TEXTO DEL EJERCICIO:
06 de Oct de 2022

  • Redacción Digital La Estrella

Opinión

Navidad, tiempo de reflexión

La homogeneización de normas y principios económicos a nivel mundial, impulsados mediante el modelo de globalización por potencias hegem...

La homogeneización de normas y principios económicos a nivel mundial, impulsados mediante el modelo de globalización por potencias hegemónicas, trajo consigo el cambio de hábitos en el modo de vida de las poblaciones en todo el planeta. Panamá no escapa a esta realidad. Durante las últimas décadas nuestro país viene resintiendo de alguna manera el impacto de la llamada globalización. Hemos pasado de una vida con calidad y sosegada a una vulnerada, producto de la agudización de problemas económicos, sociales, políticos y hasta culturales.

Panamá es considerado uno de los países con mejores indicadores económicos y altamente globalizado, en América. Contamos con uno de los peores índices de distribución de las riquezas, aun cuando somos un país con crecimiento económico sostenido, lo que hace que prevalezca un elevado porcentaje de pobreza y desigualdad.

Por otro lado, a medida que hemos avanzando en este proceso de globalización la vida del panameño (a) se ha visto saturada por un sinnúmero de actividades e informaciones, tanto provenientes del exterior como surgidas en nuestro propio entorno, que causan desasosiego, cansancio y estrés impactando de manera negativa el diario vivir de la familia.

LISTADO DE REGISTROS:
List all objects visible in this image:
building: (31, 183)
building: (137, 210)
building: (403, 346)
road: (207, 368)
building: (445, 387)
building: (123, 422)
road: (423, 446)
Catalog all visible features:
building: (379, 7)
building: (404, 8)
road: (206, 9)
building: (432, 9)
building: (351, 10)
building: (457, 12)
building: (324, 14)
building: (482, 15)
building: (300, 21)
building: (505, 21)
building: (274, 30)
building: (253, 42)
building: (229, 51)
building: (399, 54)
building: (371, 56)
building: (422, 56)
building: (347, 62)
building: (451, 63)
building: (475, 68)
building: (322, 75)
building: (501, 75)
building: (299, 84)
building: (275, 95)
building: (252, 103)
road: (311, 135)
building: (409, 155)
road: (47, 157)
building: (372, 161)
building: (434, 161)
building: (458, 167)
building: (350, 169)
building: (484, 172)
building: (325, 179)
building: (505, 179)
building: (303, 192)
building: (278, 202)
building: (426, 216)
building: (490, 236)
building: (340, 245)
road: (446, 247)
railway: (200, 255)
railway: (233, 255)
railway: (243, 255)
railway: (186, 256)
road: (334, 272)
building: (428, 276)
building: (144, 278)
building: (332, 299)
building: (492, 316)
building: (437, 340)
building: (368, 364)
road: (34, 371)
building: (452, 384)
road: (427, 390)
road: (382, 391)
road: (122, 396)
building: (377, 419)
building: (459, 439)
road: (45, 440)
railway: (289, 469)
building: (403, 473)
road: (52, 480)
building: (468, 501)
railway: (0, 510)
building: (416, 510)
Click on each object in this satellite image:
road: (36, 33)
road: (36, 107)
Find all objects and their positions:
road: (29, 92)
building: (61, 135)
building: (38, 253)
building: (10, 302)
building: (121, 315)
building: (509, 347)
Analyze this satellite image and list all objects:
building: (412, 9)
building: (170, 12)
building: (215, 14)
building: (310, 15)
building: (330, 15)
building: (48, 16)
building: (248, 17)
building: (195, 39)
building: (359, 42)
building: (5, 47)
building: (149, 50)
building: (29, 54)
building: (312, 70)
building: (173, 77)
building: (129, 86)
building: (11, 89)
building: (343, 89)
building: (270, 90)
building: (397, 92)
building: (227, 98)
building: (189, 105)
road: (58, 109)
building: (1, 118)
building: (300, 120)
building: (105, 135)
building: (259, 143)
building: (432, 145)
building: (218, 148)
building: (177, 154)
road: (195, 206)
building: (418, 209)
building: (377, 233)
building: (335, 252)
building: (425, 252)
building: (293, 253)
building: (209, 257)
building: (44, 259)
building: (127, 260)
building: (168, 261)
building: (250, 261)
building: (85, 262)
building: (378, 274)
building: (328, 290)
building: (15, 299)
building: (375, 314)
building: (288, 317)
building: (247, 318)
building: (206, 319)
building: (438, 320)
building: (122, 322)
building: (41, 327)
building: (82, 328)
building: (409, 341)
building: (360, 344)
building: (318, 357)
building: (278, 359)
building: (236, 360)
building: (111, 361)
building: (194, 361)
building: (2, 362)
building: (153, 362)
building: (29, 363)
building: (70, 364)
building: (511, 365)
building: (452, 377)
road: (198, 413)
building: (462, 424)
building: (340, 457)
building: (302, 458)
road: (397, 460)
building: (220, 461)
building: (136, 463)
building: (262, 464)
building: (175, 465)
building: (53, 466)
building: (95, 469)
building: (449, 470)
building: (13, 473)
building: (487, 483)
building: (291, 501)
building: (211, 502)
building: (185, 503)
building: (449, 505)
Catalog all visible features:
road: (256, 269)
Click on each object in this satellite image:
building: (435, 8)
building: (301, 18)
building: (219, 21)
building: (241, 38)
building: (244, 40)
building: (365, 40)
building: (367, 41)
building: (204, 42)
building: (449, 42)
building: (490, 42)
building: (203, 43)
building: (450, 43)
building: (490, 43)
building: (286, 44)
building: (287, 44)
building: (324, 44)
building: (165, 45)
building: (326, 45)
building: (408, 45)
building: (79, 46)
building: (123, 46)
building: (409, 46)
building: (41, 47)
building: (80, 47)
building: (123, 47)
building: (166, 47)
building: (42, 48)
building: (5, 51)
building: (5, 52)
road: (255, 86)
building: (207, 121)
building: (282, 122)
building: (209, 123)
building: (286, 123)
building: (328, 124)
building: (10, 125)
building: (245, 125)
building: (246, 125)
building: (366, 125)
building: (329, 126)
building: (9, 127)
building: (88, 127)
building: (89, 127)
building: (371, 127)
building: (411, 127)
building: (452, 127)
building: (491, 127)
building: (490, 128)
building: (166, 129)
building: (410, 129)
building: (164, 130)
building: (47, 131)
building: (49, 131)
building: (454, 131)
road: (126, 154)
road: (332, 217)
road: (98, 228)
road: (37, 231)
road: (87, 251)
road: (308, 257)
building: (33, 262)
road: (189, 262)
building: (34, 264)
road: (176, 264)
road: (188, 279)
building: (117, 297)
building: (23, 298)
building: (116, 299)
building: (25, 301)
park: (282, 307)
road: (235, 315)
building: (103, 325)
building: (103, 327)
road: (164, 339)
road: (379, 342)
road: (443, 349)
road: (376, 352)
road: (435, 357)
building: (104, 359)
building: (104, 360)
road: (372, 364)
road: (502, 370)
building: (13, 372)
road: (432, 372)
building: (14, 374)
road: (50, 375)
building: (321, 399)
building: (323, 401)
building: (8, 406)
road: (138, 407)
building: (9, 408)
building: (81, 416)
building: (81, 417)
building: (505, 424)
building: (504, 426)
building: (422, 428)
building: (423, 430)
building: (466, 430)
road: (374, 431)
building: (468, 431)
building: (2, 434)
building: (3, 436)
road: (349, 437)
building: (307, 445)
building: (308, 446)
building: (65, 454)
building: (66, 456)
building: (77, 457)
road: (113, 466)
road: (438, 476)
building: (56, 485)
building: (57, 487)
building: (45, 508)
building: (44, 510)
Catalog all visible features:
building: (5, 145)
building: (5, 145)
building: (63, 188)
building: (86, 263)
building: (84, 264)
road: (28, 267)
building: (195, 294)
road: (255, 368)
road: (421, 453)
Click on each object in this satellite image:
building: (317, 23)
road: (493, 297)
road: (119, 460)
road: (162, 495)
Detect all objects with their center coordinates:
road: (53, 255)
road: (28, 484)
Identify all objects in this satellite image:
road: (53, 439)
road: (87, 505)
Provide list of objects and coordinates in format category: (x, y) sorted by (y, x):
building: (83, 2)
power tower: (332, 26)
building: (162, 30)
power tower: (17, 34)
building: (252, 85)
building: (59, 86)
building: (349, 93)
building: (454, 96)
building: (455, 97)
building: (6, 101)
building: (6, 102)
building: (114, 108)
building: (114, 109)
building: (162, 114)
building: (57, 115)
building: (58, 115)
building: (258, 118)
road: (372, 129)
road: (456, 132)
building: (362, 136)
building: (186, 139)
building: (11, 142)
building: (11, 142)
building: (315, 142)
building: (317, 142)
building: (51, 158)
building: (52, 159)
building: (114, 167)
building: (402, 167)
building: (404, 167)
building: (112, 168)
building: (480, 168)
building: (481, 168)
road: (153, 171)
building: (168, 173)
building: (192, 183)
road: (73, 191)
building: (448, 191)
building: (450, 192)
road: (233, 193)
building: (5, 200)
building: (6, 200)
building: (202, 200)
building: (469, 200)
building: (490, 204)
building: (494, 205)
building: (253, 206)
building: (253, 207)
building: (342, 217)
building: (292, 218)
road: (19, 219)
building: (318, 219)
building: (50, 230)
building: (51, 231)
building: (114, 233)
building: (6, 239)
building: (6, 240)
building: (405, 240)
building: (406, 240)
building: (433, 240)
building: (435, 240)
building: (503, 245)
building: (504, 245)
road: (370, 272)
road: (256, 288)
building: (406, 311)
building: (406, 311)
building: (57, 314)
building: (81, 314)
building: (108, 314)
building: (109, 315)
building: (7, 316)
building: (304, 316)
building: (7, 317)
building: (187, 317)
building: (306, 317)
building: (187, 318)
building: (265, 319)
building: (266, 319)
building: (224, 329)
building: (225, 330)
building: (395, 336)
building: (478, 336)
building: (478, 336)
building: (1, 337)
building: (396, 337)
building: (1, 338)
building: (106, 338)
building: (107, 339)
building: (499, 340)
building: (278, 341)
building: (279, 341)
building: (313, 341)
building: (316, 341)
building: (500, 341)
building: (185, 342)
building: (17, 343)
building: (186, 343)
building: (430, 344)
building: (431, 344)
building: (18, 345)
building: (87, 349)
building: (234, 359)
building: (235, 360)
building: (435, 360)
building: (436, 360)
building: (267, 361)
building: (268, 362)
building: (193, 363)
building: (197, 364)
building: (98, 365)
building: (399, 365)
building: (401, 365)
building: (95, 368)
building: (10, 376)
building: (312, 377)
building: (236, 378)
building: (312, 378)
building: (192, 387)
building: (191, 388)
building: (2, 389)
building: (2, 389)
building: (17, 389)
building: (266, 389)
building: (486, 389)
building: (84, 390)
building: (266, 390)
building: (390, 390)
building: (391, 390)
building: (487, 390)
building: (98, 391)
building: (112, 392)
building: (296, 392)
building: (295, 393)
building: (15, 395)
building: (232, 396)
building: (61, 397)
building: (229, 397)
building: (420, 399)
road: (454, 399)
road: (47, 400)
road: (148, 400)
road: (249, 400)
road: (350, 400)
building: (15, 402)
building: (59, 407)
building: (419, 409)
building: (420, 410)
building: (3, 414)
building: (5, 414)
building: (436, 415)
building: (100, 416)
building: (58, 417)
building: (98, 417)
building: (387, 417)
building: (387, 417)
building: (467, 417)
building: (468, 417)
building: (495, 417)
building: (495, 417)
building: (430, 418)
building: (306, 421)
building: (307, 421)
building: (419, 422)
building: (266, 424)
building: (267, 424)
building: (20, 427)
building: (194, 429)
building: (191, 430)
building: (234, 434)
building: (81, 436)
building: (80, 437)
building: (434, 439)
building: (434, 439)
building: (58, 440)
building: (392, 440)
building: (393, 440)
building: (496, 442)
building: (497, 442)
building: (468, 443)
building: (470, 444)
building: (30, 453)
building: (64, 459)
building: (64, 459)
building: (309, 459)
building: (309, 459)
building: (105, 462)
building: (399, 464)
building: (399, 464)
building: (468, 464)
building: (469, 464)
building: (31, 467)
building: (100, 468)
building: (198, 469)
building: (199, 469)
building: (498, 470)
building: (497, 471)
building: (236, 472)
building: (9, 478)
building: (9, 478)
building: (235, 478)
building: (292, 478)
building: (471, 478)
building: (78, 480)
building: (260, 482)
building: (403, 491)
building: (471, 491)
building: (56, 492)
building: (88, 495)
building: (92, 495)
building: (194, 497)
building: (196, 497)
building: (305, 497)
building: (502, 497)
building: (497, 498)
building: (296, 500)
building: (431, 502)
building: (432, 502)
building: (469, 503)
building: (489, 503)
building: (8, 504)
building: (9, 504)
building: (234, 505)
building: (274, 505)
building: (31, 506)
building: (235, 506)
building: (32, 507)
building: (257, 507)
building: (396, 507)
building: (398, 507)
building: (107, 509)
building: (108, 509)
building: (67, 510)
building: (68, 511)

TAREA A:
En el artículo de opinión sobre la globalización en Panamá, ¿cómo se considera a Panamá dentro de América?
TAREA B:
De acuerdo con el artículo sobre la globalización en Panamá, explique por qué prevalece en el país un elevado porcentaje de pobreza y desigualdad.
TAREA C:
Prolongue el artículo de opinión sobre la globalización en Panamá a partir de su último párrafo.
Los registros no guardan relación alguna con el texto del ejercicio.

RESPUESTA A:
Como uno de los países con mejores indicadores económicos y altamente globalizado.

RESPUESTA B:
Porque Panamá cuenta con uno de los peores índices de distribución de las riquezas, aun siendo un país con crecimiento económico sostenido.

RESPUESTA C:
Mientras los indicadores económicos se robustecen sobre la base del avance comercial y de servicio, nuestros productores han manifestado su preocupación por la ausencia de políticas de Estado dirigidas a lograr la sostenibilidad del sector agrario nacional y garantizar la seguridad alimentaria de la población.

Si a ello se suma la problemática ambiental mundial, que pronostica la escasez de agua y producción de alimentos, resultado del cambio climático por la implementación de modelos desarrollistas depredadores; los productores nacionales tienen razón para expresar su preocupación y pedir se tomen medidas atenuantes a lo que se avecina.

Esto, sumado a la constante alza de los precios en los productos de la canasta básica de alimentos, frente a un poder adquisitivo cada vez más limitado, es una realidad que golpea fuertemente el bolsillo de los consumidores.

El escenario es inquietante, las autoridades gubernamentales han vendido a la población la imagen de que ‘la solución a esta situación se resolverá mediante la adquisición de bienes y productos en el mercado internacional a bajos precios, lo que favorecerá a los consumidores’.

Pero: ¿se ha analizado realmente a quién beneficiara esta estrategia? ¿Serán efectivamente favorecidos los consumidores o será un reducido grupo de empresarios importadores los que recibirán los beneficios económicos de esta iniciativa?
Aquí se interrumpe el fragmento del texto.